Quello che poi è andato in crisi è anche il sistema dell’economia mista: la parte pubblica un po’ come hanno dimostrato gli scandali era diventata una faccenda estremamente politicizzata e un po’ per necessità si è trovata a far fronte al debito pubblico e ai suoi relativi interessi. C’è stata tutta un’ondata di privatizzazioni che ha risollevato di nuovo l’Italia. In Italia ce ne sono state anche di più di quelle che servivano, e questo ha voluto dire lo smobilizzo di una quantità di industrie che non badavano fortemente ai profitti, perché industrie pubbliche. Queste però continuavano a investire anche quando non si guadagnava tanto e faceva lavorare l’economia anche se non era il sistema capitalistico privato. Questo è il problema principale: la smobilitazione di un sistema che è andato molto bene e che però è entrato in crisi, e il sistema alternativo della piccola e media impresa mostra la corda, cioè non riesce a tenere in piedi un paese che deve stare trai i primi 5 o 7 del sistema economico internazionale. Tutto questo è un sistema instabile perché è difficile pensare che possa rimanere il livello di reddito relativo al quale si trova attualmente con queste risorse.
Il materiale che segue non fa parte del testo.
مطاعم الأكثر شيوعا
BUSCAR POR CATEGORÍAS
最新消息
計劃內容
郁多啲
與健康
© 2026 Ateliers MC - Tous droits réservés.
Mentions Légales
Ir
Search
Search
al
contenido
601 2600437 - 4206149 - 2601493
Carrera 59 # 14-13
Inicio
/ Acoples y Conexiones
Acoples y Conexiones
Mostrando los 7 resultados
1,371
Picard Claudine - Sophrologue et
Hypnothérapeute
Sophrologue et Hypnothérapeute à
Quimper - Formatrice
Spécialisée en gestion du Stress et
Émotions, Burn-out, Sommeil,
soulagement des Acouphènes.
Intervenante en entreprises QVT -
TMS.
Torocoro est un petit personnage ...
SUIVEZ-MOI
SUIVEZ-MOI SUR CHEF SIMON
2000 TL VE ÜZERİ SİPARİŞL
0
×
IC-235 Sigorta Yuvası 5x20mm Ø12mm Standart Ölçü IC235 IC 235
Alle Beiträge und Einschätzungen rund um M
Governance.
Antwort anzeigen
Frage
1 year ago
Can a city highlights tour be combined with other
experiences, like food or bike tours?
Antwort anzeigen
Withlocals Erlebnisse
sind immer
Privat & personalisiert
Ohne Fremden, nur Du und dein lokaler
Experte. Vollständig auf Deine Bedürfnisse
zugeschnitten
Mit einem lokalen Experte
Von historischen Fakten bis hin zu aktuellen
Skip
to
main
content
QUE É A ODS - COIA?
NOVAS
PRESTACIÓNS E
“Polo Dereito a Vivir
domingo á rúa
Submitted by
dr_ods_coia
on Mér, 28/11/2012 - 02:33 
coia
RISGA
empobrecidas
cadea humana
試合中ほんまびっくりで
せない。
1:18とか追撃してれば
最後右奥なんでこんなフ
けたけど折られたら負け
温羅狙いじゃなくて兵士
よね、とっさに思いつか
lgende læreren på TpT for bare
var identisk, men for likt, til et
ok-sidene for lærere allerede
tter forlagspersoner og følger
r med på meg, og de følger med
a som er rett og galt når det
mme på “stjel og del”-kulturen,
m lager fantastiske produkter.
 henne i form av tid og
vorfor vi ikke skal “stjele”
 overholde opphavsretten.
Poi noi siamo dei trasformatori di materie prime, quando queste costano poco ci siamo sviluppati, ma quando hanno iniziato a costare molto e se risaliranno nuovamente diventeranno un problema pesante per l’Italia. Anche la bilancia dei pagamenti energetici è abbastanza precaria, in quanto il paese consuma energia quanto prima nemmeno si immaginava ed è quasi tutta importata. Non abbiamo risorse: quelle idroelettriche che ci hanno portato avanti per un sacco di tempo però già nei primi anni sessanta non erano assolutamente più sufficienti. Così si è dovuto cominciare a importare. Il petrolio all’inizio costava poco e poi ha cominciato a salire. Tra i fattori prima dello sviluppo e poi anche del declino c’è anche questo prezzo relativo dell’energia che non è lo stesso degli altri paesi dell’Europa, poiché la Francia e la Germania hanno un sacco di carbone, e l’Inghilterra ha un sacco di carbone e di petrolio, noi non abbiamo né uno né l’atro tranne il metano della valle padana. Questa è una problematica complicata ma poi c’è un aspetto importantissimo quale il declino demografico che è il peggiore d’Europa. Noi siamo diventati da un paese esportatore di manodopera ma anche un paese di vecchi. Quindi è diventata una necessità, come negli altri paesi, questa quantità enorme di lavoratori stranieri ai quali gli italiani non si sono ancora voluti abituare. Infatti gli altri ci si sono abituati e ci convivono trasformandoli in cittadini.
Gli italiani pensano sempre che come loro quando andavano in America questa gente se ne voglia andare. Gli italiani non sono mai andati via per colonizzare un altro Paese: se ne sono andati a lavorare per poi tornare in Italia, anche se poi molti son rimasti là per motivi di storia così come durante la guerra. Essi però volevano ritornare e ci sono alcuni tra i nostri immigrati che sono venuti qua che pure loro che se ne vogliono andare. Ma altri sono venuti perché vogliono stare qui e noi non vogliamo abituarci al fatto che questo è un fattore di lungo periodo senza il quale si cresce anche di meno. C’è poco da scherzare se vogliamo tenere quel tipo di industria che ci abbiamo noi: abbiamo bisogno di loro e di creare dei cittadini.
Possiamo concludere dicendo che abbiamo di fronte una serie di problematiche che si possono anche risolvere per il meglio, ma se uno non le affronta ci possono portare anche a fondo.